Va precisato che il caso esaminato dalla Cassazione riguardava un docente di religione, non personale ATA in senso stretto. Ma il principio — l'abuso si misura sul superamento dei 36 mesi su posti strutturalmente permanenti, e la stabilizzazione successiva non lo cancella — è direttamente applicabile anche al contenzioso ATA. Lette insieme, le due pronunce disegnano un quadro coerente: il sistema è illegittimo ab origine, e le sue vittime hanno diritto a essere risarcite, non solo eventualmente stabilizzate.
Il rischio concreto: il nodo delle nuove assunzioni a termine
Qui si apre la questione più delicata per la gestione ordinaria delle scuole. La sentenza UE accerta l'inadempimento dell'Italia, ma non disciplina direttamente le conseguenze operative per i singoli lavoratori o per le istituzioni scolastiche. Tuttavia, alla luce della giurisprudenza europea e di quanto già accaduto dopo Mascolo, il rischio concreto è il seguente: i giudici nazionali, applicando il primato del diritto UE, potrebbero ritenere illegittimo il rinnovo di contratti a termine per personale ATA che abbia già superato cumulativamente la soglia dei 36 mesi — quella che il decreto Dignità ha eliminato proprio per il personale scolastico e che la Cassazione ha invece riaffermato come parametro di abuso. Non è uno scenario automatico, ma è uno scenario plausibile.
La voce degli interessati
Mentre i giuristi analizzano il dispositivo, sui gruppi social del personale ATA la sentenza circola da ore con reazioni che mescolano sollievo, disorientamento e stanchezza. "Non ci vedo niente di buono e rassicurante", scrive una lavoratrice nel gruppo Facebook "Evoluzione ATA - Nazionale". "Praticamente stanno dicendo concorso pubblico?", chiede un altro. "Manca proprio l'energia dopo tanto precariato", ammette chi è in prima fascia da anni. E ancora, con una lucidità che vale più di un convegno: "Chi sarà disponibile a fare il precario di terza fascia senza mai avere la possibilità di essere stabilizzato? Senza la terza fascia tante scuole chiudono."

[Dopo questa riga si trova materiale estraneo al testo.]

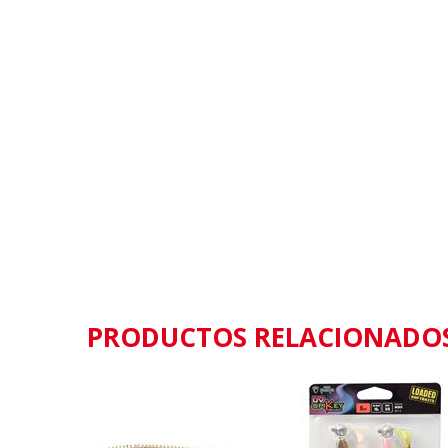
PRODUCTOS RELACIONADO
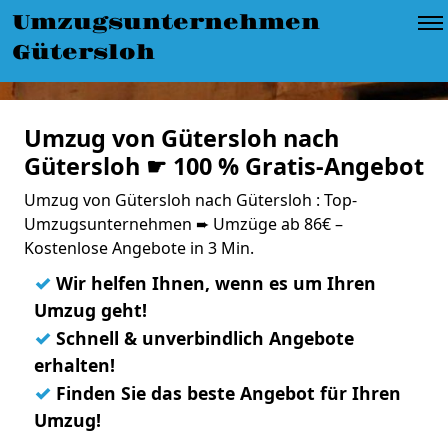
Umzugsunternehmen
Gütersloh
Umzug von Gütersloh nach
Gütersloh ☛ 100 % Gratis-Angebot
Umzug von Gütersloh nach Gütersloh : Top-
Umzugsunternehmen ➨ Umzüge ab 86€ –
Kostenlose Angebote in 3 Min.
✓
Wir helfen Ihnen, wenn es um Ihren
Umzug geht!
✓
Schnell & unverbindlich Angebote
erhalten!
✓
Finden Sie das beste Angebot für Ihren
Umzug!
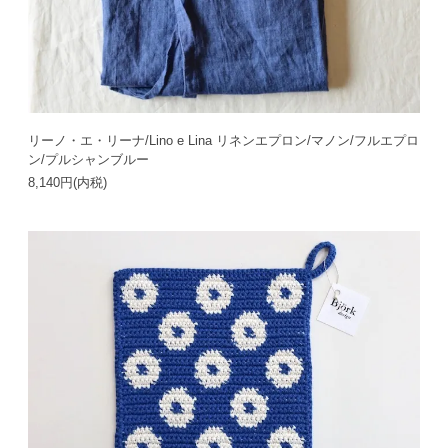
リーノ・エ・リーナ/Lino e Lina リネンエプロン/マノン/フルエプロ
ン/プルシャンブルー
8,140円(内税)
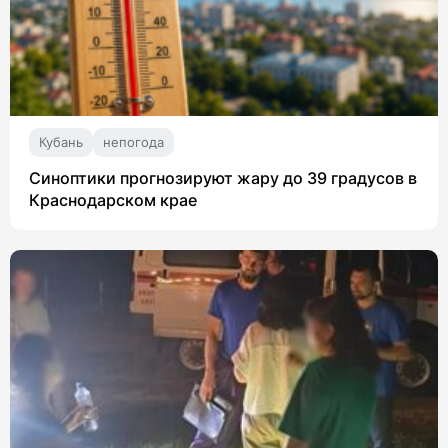
Кубань
непогода
Синоптики прогнозируют жару до 39 градусов в
Краснодарском крае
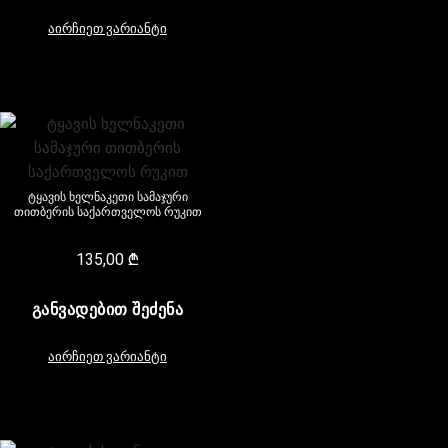
აირჩიეთ ვარიანტი
ტყავის ხელნაკეთი სამაჯური
თითბერის საქართველოს რუკით
135,00
₾
ᲒᲐᲜᲕᲐᲓᲔᲑᲘᲗ ᲨᲔᲫᲔᲜᲐ
აირჩიეთ ვარიანტი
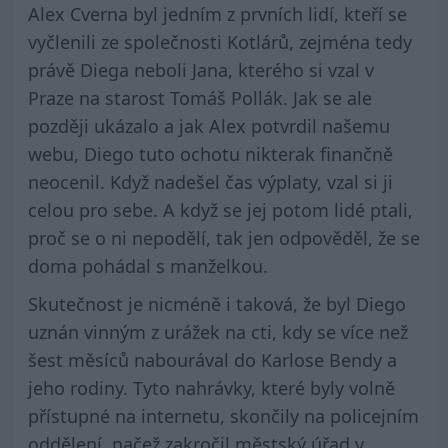
Alex Cverna byl jedním z prvních lidí, kteří se
vyčlenili ze společnosti Kotlárů, zejména tedy
právě Diega neboli Jana, kterého si vzal v
Praze na starost Tomáš Pollák. Jak se ale
později ukázalo a jak Alex potvrdil našemu
webu, Diego tuto ochotu nikterak finančně
neocenil. Když nadešel čas výplaty, vzal si ji
celou pro sebe. A když se jej potom lidé ptali,
proč se o ni nepodělí, tak jen odpověděl, že se
doma pohádal s manželkou.
Skutečnost je nicméně i taková, že byl Diego
uznán vinným z urážek na cti, kdy se více než
šest měsíců nabourával do Karlose Bendy a
jeho rodiny. Tyto nahrávky, které byly volně
přístupné na internetu, skončily na policejním
oddělení, načež zakročil městský úřad v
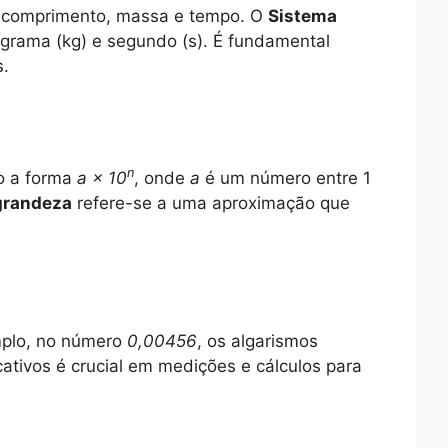
o comprimento, massa e tempo. O
Sistema
grama (kg) e segundo (s). É fundamental
s.
n
o a forma
a × 10
, onde
a
é um número entre 1
grandeza
refere-se a uma aproximação que
mplo, no número
0,00456
, os algarismos
icativos é crucial em medições e cálculos para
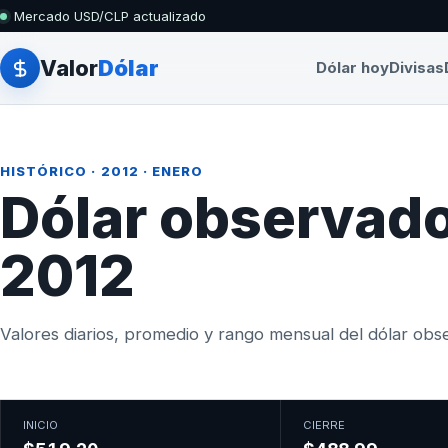
Mercado USD/CLP actualizado
Valor
Dólar
Dólar hoy
Divisas
HISTÓRICO
·
2012
· ENERO
Dólar observado
2012
Valores diarios, promedio y rango mensual del dólar obser
INICIO
CIERRE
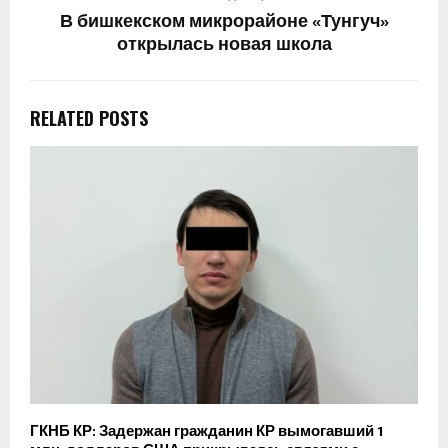
В бишкекском микрорайоне «Тунгуч»
открылась новая школа
RELATED POSTS
ГКНБ КР: Задержан гражданин КР вымогавший 1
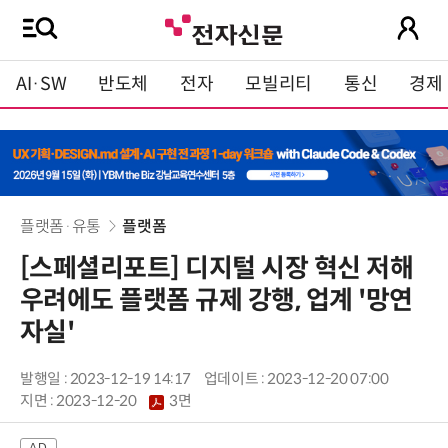
AI·SW
반도체
전자
모빌리티
통신
경제
플랫폼·유통
플랫폼
[스페셜리포트] 디지털 시장 혁신 저해
우려에도 플랫폼 규제 강행, 업계 '망연
자실'
발행일 : 2023-12-19 14:17
업데이트 : 2023-12-20 07:00
지면 :
2023-12-20
3면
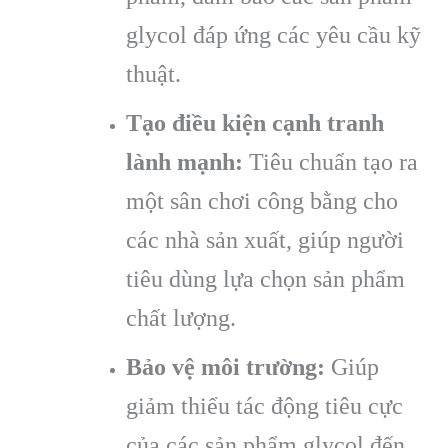
glycol đáp ứng các yêu cầu kỹ
thuật.
Tạo điều kiện cạnh tranh
lành mạnh:
Tiêu chuẩn tạo ra
một sân chơi công bằng cho
các nhà sản xuất, giúp người
tiêu dùng lựa chọn sản phẩm
chất lượng.
Bảo vệ môi trường:
Giúp
giảm thiểu tác động tiêu cực
của các sản phẩm glycol đến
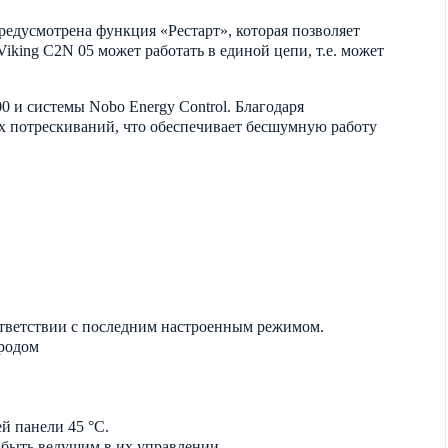
редусмотрена функция «Рестарт», которая позволяет
iking C2N 05 может работать в единой цепи, т.е. может
 и системы Nobo Energy Control. Благодаря
х потрескиваний, что обеспечивает бесшумную работу
оответствии с последним настроенным режимом.
ородом
ей панели 45 °C.
 быть ведущим в их управлении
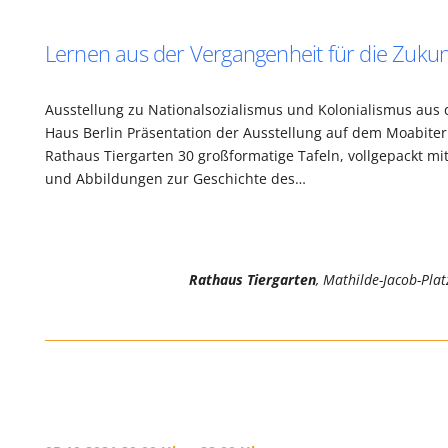
Lernen aus der Vergangenheit für die Zukun
Ausstellung zu Nationalsozialismus und Kolonialismus aus 
Haus Berlin Präsentation der Ausstellung auf dem Moabiter 
Rathaus Tiergarten 30 großformatige Tafeln, vollgepackt mi
und Abbildungen zur Geschichte des…
Rathaus Tiergarten
, Mathilde-Jacob-Plat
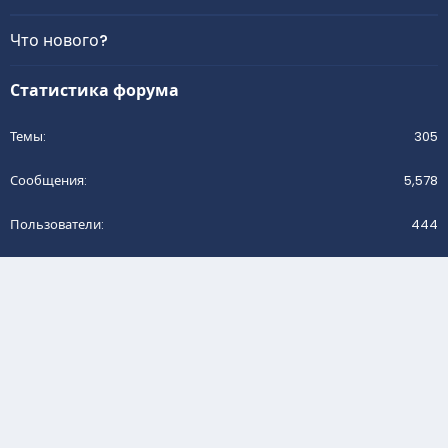
Что нового?
Статистика форума
Темы
305
Сообщения
5,578
Пользователи
444
Новый пользователь
Vika_smol
Поделиться страницей
Facebook
Twitter
Reddit
Pinterest
Tumblr
WhatsApp
Электронная почта
Ссылка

È il paradosso che nessuna sentenza risolve e che il legislatore non può continuare a ignorare: il sistema è strutturalmente abusivo, ma è anche strutturalmente necessario al funzionamento quotidiano delle scuole. Smontarlo senza rimpiazzarlo con qualcosa di funzionante significherebbe bloccare le supplenze. Il punto non è solo giuridico: è politico e organizzativo, e riguarda decine di migliaia di persone che da anni reggono le scuole statali italiane su contratti che la Corte di Lussemburgo ha appena dichiarato illegali.
Cosa deve fare l'Italia
La sentenza è definitiva. Il Governo aveva già anticipato in giudizio di star lavorando a "emendamenti" e a un "nuovo sistema di classificazione professionale" del personale ATA. La Corte ha preso atto di questi propositi e li ha ignorati: l'inadempimento si valuta alla data di scadenza del parere motivato, il 19 giugno 2023, non alle promesse future.

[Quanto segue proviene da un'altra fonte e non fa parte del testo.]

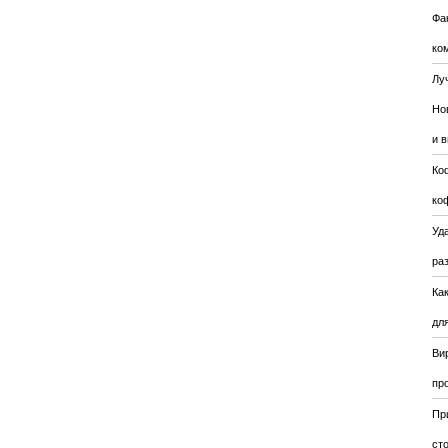
Фа
ко
Лу
Но
и 
Ко
ко
Уда
ра
Ка
для
Ви
пр
Пр
ст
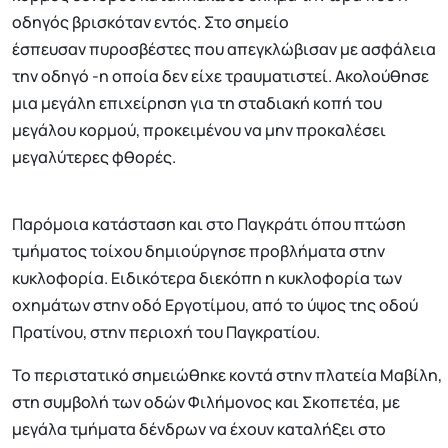
οδηγός βρισκόταν εντός. Στο σημείο
έσπευσαν πυροσβέστες που απεγκλώβισαν με ασφάλεια
την οδηγό -η οποία δεν είχε τραυματιστεί. Ακολούθησε
μια μεγάλη επιχείρηση για τη σταδιακή κοπή του
μεγάλου κορμού, προκειμένου να μην προκαλέσει
μεγαλύτερες φθορές.
Παρόμοια κατάσταση και στο Παγκράτι όπου πτώση
τμήματος τοίχου δημιούργησε προβλήματα στην
κυκλοφορία. Ειδικότερα διεκόπη η κυκλοφορία των
οχημάτων στην οδό Εργοτίμου, από το ύψος της οδού
Πρατίνου, στην περιοχή του Παγκρατίου.
Το περιστατικό σημειώθηκε κοντά στην πλατεία Μαβίλη,
στη συμβολή των οδών Φιλήμονος και Σκοπετέα, με
μεγάλα τμήματα δένδρων να έχουν καταλήξει στο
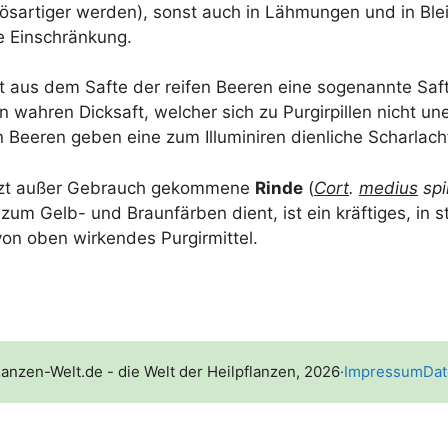
 bös­ar­ti­ger wer­den), sonst auch in Läh­mun­gen und in Ble
ge Einschränkung.
gt aus dem Saf­te der rei­fen Bee­ren eine soge­nann­te Saft
n wah­ren Dick­saft, wel­cher sich zu Pur­gir­pil­len nicht u
en Bee­ren geben eine zum Illu­mi­ni­ren dien­li­che Scharlac
etzt außer Gebrauch gekom­me­ne
Rin­de
(
Cort
.
medi­us
spi
zum Gelb- und Braun­fär­ben dient, ist ein kräf­ti­ges, in s
n oben wir­ken­des Purgirmittel.
lanzen-Welt.de - die Welt der Heilpflanzen, 2026
·
Impressum
Dat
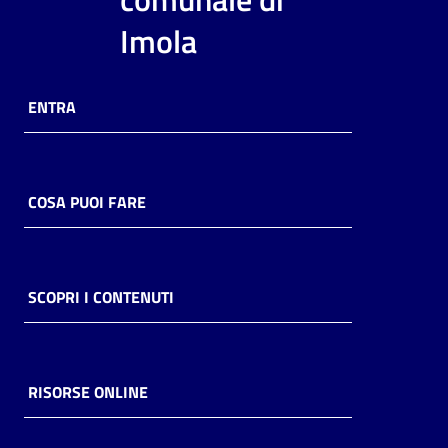
i
Imola
contenuti
ENTRA
Risorse
online
COSA PUOI FARE
Casa
SCOPRI I CONTENUTI
Piani
Archivio
storico
RISORSE ONLINE
Decentrate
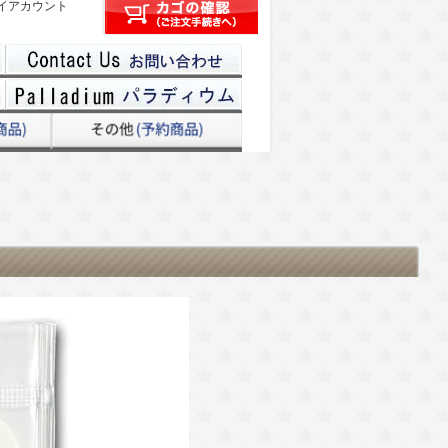
イアカウント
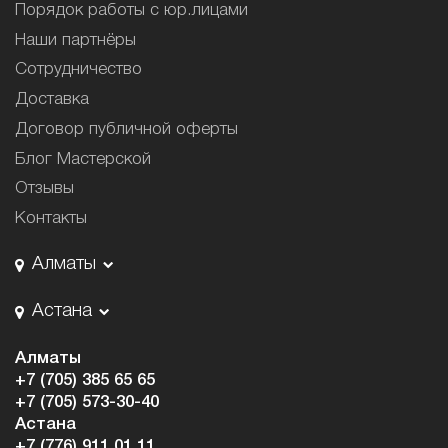
Порядок работы с юр.лицами
Наши партнёры
Сотрудничество
Доставка
Договор публичной оферты
Блог Мастерской
Отзывы
Контакты
Алматы
Астана
Алматы
+7 (705) 385 65 65
+7 (705) 573-30-40
Астана
+7 (776) 911 01 11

Ora tocca al legislatore. Le strade sono due, o una combinazione di entrambe: introdurre limiti certi di durata e numero di rinnovi per i contratti ATA a termine; oppure organizzare concorsi secondo calendari predefiniti e vincolanti, con cadenza regolare. Senza queste misure, ogni anno scolastico che passa aggrava l'esposizione dell'Italia a nuove procedure di infrazione — e aggrava la condizione di decine di migliaia di lavoratori intrappolati in un limbo giuridico che la Corte di Lussemburgo ha oggi certificato come illegale.